W dawnej Polsce Boże Narodzenie nazywano Godami lub Świątkami. Obchody przypadały na miesiąc najdłuższych nocy, czas gdy plony zebrane z pola są już pieczołowicie złożone pod dachem i można pozwolić sobie na ucztowanie w licznym gronie.
Chrześcijańskie obchody Bożego Narodzenia datowane są na IV wiek naszej ery, jednak etnografowie dopatrują się w nich związków z rzymskimi uroczystościami ku czci Saturna - bóstwa jesiennych zasiewów. Czas Świątków wypadał w okresie, w którym wiele ludów obchodziło uroczyście dzień narodzin boga słońca.
To właśnie narodziny Dadźboga czyli Swarożyca przypadały na koniec grudnia, gdy zaczynało przybywać dnia. Wierzono, że po jesieni, w czasie której traci siły i władzę, co powoduje, że ukrywa się gdzieś na uboczu, odradza się co roku w czasie przesilenia, przynosząc ziemi hojne dary i wyzwalając ją na wiosnę z władzy ciemności.

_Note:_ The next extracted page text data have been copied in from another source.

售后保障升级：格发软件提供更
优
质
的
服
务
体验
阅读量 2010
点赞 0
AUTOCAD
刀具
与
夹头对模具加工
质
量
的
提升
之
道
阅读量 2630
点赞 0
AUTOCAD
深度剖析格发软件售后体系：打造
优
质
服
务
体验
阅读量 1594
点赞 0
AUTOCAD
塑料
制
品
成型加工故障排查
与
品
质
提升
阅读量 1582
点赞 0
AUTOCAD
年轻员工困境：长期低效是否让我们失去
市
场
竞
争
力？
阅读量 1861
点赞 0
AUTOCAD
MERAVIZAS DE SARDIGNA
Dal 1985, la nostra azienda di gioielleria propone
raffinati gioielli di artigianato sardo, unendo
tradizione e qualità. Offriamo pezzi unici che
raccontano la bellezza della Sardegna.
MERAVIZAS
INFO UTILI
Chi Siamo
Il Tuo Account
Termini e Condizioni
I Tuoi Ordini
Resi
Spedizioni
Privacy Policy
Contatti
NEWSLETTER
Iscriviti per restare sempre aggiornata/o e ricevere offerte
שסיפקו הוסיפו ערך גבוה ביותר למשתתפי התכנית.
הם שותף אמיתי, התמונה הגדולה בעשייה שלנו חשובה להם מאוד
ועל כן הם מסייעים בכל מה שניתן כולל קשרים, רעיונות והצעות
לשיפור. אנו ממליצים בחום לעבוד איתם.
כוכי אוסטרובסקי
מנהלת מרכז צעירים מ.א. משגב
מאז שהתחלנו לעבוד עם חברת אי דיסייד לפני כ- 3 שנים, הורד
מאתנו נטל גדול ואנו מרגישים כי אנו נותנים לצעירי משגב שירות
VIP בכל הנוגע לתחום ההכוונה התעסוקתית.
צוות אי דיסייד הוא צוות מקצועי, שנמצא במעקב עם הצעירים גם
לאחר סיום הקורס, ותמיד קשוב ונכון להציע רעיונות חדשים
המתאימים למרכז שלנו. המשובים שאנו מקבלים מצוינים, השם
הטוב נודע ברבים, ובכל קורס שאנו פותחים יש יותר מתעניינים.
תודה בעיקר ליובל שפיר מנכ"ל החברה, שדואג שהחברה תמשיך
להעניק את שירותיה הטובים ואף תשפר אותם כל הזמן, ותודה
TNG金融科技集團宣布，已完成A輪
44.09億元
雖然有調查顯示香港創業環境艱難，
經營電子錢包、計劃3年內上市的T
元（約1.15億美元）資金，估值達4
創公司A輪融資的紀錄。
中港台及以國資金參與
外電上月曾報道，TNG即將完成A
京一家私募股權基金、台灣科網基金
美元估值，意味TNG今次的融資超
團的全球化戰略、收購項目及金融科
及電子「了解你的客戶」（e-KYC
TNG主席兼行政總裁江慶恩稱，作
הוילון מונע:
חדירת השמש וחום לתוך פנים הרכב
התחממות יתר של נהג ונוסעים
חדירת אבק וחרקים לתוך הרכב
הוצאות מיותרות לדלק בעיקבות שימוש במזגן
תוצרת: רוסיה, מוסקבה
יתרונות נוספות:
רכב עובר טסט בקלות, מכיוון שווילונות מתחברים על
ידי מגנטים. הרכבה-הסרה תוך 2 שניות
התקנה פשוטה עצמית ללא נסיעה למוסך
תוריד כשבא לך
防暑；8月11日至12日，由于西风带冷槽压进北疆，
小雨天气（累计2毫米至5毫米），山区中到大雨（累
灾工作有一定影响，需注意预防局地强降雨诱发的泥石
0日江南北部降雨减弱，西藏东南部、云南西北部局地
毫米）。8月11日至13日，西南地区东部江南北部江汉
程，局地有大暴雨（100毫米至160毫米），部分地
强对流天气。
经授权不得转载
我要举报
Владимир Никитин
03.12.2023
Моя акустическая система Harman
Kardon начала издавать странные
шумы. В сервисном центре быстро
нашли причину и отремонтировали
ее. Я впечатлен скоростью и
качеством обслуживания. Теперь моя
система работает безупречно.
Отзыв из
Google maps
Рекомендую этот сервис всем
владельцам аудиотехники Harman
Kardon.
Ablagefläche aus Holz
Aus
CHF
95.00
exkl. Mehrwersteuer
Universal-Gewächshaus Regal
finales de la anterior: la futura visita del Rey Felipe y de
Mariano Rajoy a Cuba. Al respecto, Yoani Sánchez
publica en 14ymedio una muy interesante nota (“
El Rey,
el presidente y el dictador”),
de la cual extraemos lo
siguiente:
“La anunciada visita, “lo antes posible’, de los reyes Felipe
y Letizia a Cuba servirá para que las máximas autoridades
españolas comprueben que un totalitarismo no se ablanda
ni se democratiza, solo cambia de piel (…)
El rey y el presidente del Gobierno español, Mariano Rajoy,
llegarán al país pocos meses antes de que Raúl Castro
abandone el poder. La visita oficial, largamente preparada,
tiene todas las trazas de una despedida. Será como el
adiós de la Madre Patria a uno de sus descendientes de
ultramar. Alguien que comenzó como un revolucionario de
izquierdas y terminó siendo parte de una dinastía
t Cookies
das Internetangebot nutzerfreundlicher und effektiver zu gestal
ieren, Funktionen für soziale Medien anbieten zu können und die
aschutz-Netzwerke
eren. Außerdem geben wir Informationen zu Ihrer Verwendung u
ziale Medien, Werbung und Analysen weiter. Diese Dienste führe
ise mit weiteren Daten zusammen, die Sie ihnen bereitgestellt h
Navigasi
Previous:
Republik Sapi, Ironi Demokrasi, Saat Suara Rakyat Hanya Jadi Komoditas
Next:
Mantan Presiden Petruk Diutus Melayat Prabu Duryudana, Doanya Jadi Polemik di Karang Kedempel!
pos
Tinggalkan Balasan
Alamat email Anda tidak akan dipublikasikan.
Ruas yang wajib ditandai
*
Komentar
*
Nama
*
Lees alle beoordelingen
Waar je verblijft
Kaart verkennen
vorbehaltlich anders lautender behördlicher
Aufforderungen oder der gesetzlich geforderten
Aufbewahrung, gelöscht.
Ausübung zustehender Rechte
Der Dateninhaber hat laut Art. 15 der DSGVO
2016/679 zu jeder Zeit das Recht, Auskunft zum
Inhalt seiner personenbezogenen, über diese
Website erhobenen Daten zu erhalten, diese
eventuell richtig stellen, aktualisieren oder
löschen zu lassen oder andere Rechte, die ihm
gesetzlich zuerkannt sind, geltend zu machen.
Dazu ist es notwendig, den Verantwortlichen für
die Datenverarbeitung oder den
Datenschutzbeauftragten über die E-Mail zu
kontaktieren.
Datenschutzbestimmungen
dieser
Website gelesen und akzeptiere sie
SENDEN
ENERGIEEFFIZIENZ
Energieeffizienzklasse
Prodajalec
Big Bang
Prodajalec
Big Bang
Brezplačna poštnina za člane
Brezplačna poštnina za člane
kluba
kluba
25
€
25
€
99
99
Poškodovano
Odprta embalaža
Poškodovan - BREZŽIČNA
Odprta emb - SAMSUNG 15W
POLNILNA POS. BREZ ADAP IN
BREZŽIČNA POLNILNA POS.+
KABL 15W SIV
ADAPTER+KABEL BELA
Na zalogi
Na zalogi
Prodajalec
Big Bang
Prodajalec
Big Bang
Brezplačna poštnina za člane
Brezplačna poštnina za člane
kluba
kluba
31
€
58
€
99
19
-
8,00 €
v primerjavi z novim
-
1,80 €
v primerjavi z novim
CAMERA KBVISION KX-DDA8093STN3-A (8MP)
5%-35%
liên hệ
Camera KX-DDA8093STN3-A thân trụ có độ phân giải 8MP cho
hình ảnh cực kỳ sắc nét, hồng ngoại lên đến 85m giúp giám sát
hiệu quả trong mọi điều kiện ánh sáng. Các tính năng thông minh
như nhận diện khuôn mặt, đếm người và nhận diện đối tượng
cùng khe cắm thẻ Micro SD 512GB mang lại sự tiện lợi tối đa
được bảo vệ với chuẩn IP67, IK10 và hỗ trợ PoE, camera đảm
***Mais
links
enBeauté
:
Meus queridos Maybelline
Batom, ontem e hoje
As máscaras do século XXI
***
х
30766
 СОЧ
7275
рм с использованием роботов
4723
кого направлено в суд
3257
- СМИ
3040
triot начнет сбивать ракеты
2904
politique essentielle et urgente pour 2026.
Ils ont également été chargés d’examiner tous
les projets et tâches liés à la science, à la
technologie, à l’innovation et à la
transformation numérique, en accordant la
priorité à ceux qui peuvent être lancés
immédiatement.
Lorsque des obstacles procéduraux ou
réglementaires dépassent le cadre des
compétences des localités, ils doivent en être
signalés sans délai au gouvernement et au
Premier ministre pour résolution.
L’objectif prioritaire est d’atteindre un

Przesilenie zimowe to czas narodzin bóstw
Ludy rolnicze w szczególny sposób czciły w dniu przesilenia zimowego swoich bogów słonecznych. Sumerowie i Babilińczycy mieli swego Tammuza, Egipcjanie Horusa, Frygijczycy Attisa, a Persowie Mitrę. Co ciekawe, w niemal wszystkich wierzeniach narodzinom boga świata i prawdy towarzyszyło niebezpieczeństwo, wynikający z próby jednoczesnego zgładzenia go przez konkurentów do tronu i władzy. Dlatego ich matki musiały ukrywać się przed światem, a miejsce poczęcia wybrańca wskazywały gwiazdy. Wierzono, że do narodzin dochodziło w jaskini będącej symbolem nocy i zimy. To z niech wyzwalał się następnie bóg słońca. Opowieść o bogu nowo narodzonym bogu Krisznie wykazuje wiele podobieństw do biblijnej rzezi niewiniątek. Podobno podczas narodzin Kriszny śpiewały chóry anielskie, a matka, która poczęła go w podziemiu, musiała uciekać z dzieckiem przed prześladowcą, królem Kamsą, który nakazał uśmiercić wszystkich chłopców poniżej lat dwóch. Kriszna jednak ocalał, a ocalonemu lud przynosił dary. Warto pamiętać, że w wierzeniach Indii Kriszna był wcieleniem boga Wisznu, a obaj związani byli z pradawnym kultem słońca.
Podobnie jak Kriszna, Budda przyszedł na świat w grocie, nad którą błyszczała jasna gwiazda. Zeusa matka powiła w grocie mieszczącej się na Krecie, a zaraz potem, uratowała go przed Kronosem, który jedno po drugim pożerał swoje dzieci, aby w przyszłości nie odebrały mu władzy. Reja podała Kronosowi do połknięcia kamień owinięty w pieluszkę, dzięki czemu Zeus ocalał i sięgnął po tron, strącając z niego ojca. To właśnie w grudniu obchodzono na Krecie święto ku czci Zeusa.
Również i perski bóg Mitra narodził się w grocie, która później w pięknej tradycji chrześcijańskiej przerodziła się w stajenkę.
Wieczerza wigilijna łączy świat i zaświat
Wigilijna wieczerza jest kontynuacją tradycyjnych uczt naszych przodków. Z jednej strony pełniła kiedyś prostą funkcję towarzyskiego spotkania, z drugiej była ukłonem ku związkom ze światem zmarłych. Wróżono sobie o przyszłym urodzaju, a nawet życiu, ale przede wszystkim oddawano hołd tym, którzy odeszli. Puste miejsce, które dziś zostawia się dla niespodziewanego gościa (nierzadko licząc w duszy na to, że jednak nie nadejdzie i nie zakłóci spokojnej rodzinnej atmosfery), kiedyś dedykowano zmarłym. Z tego też powodu każdy, kto chciał zająć puste miejsce, był zobowiązany dmuchnąć, zanim na nim siądzie. Bywało, że w niektórych regionach słowiańszczyzny obok stołu dla żywych, zastawiano też stół dla zmarłych i otwierano szeroko okna, aby duchy mogły swobodnie przybywać na wieczerzę, a po skończonym posiłku, opuszczać izbę.